Don’t believe all you’re told
Now give me your opinion on this hypothetical situation. A thousand members of the supporters association of the dirtiest football club in the league are asked whether their players need help. Seventy per cent of them say there is no problem. So do you believe the supporters?
No, of course, you don’t. They are hardly likely to say mea culpa and put on sackcloth and ashes. You will expect them to support the club through thick and thin.
Yet when You Gov announce that 70% of Labour party members deny that the party has a serious antisemitism problem, everybody believes that they think that is the gospel truth.
You then have to ask whether there is a better yardstick than enquiring whether you have stopped beating your wife. Fortunately there is. In the last general election the Labour party polled fewer votes than in any year since 1935. That is the incontrovertible opinion of the British electorate. A lot of Labour party supporters proved conclusively that they did not approve of antisemitism.
What other questionable results are suggested by this You Gov enquiry? Well, we are told that 29% think Jeremy Corybyn would so a better job than Keir Starmer. It is not pointed out to us that 71% don’t think so. That’s a landslide in Keir Starmer’s favour.
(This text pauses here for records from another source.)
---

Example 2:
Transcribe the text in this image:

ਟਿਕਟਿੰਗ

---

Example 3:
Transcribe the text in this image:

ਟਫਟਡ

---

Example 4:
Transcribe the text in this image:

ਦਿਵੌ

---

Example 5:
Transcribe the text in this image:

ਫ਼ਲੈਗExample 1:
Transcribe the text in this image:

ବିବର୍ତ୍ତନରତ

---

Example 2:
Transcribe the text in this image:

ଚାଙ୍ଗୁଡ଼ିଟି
We are also told that 72% of Labour members don’t want Jeremy Corbyn expelled from the party. Surely that’s primarily because they’re Socialists and his Socialist beliefs resonate with them. Labour is a Socialist party; is anybody suggesting that it’s main objective is to work for an antisemitic manifesto?
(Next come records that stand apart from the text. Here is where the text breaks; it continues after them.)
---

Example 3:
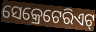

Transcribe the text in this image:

ସେକ୍ରେଟେରିଏଟ୍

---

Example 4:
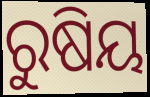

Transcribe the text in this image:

ରୁଷିୟ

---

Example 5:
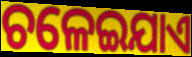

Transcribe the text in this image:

ଚଳେଇଯାଏ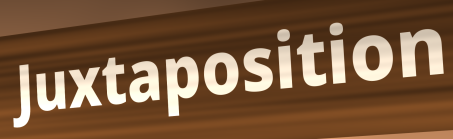
JuxtapositionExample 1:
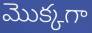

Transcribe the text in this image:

మొక్కగా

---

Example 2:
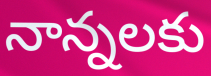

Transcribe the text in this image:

నాన్నలకు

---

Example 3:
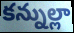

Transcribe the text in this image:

Are workers rights, Trade Union legislation, minimum wages, benefits, pensions and the National Health Service all unimportant compared to being unpleasant to the Jews? Alright, if they don’t denounce antisemitism whenever it raises its ugly head, a lot of people aren’t going to vote for them, but it can’t be top of the agenda.
It is often impossibly difficult to drag out the truth from a mass of misinformation. This isn’t a modern phenomenon; unpleasant heads of government have used propaganda to persuade their citizens of falsehoods since Alfred was supposed to have burned the cakes. A useful accusation if you want to eliminate a Ready Steady Cook contestant.
The latest example is the interview that dreadful American woman gave. She lied when she said that she had been married before the official wedding by the Archbishop of Canterbury. Undoubtedly you can do a great deal of damage with an interview of that kind, but the one thing that will wreck your efforts is telling one lie.
Every salesman knows that. Tell one lie and everything else you say is discounted as unproven and probably false. The real problem with the interview from our point of view, however, is that every tinpot dictator will try to take the spotlight off their own shortcomings by trying to point instead to racism in the royal family. How can you be racist when half the Commonwealth is coloured? It’s like President Putin standing for Cheltenham.
Of course the Americans, trying to deal with an attack on the Capitol, are also trying to shift the spotlight onto our alleged errors. We haven’t, in fact, burnt the White House since 1814 but they shouldn’t have attacked York in Canada in the first place.
Antisemitism has affected Conservative elections as well. When Daniel Lipson was the proposed candidate for Cheltenham in 1937, he was rejected because he was a Jew. So he stood as an independent Conservative and beat the official nominee. His nephew is Lord Winston.